The villa resembled ruins that were overgrown with bushes and covered with a layer of moss. When Roman went inside, he was simply stunned by what he saw. The interior is so well preserved that at first glance it may seem that the landlord has simply left for a while.
The living room, designed in yellow scale, demonstrated a pair of cozy sofas with soft velvet upholstery. And the ceiling turned out to be a real work of art: it was decorated with a picture of tree branches.
Other rooms were no less luxurious. Gently covered beds seemed to be waiting for their owners. On the wall in one of the rooms, Robruk saw a picture of a palace located right on the seashore.
All around, there were exquisite elements of the interior: statuettes of saints, furniture, books. The windows were decorated with beautiful curtains. Roman was also surprised to discover the cellar, which turned out to be a veritable repository of numerous bottles of wine and liquor.

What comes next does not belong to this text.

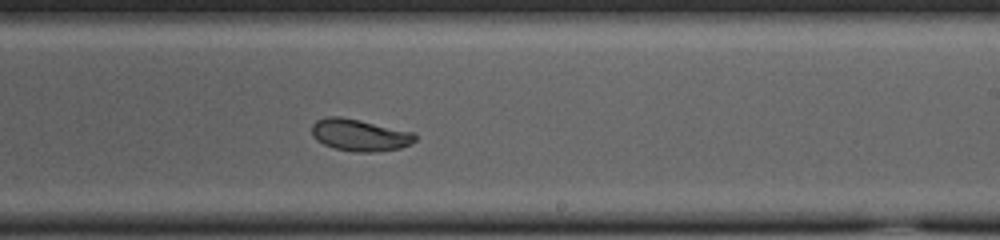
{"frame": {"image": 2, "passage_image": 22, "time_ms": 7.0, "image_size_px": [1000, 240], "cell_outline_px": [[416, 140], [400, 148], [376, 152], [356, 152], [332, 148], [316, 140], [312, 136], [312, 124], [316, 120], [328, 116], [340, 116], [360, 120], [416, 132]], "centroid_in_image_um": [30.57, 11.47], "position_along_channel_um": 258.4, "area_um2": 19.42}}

The fact that the mansion had been empty for a long time was only reminded by the dense dusty coating and crumbling plaster.
During his examination of the villa, Roman discovered that the first owner of the building was a lawyer with a knighthood title: according to the photograph found, the photographer determined and the year of birth of the owner — it was 1874. The mansion was then owned by a wealthy family engaged in crop production.
In the documents, Robruck found a birth certificate dated to the 41st year of the last century. The son had higher education in agriculture and probably helped the parents in running the family business.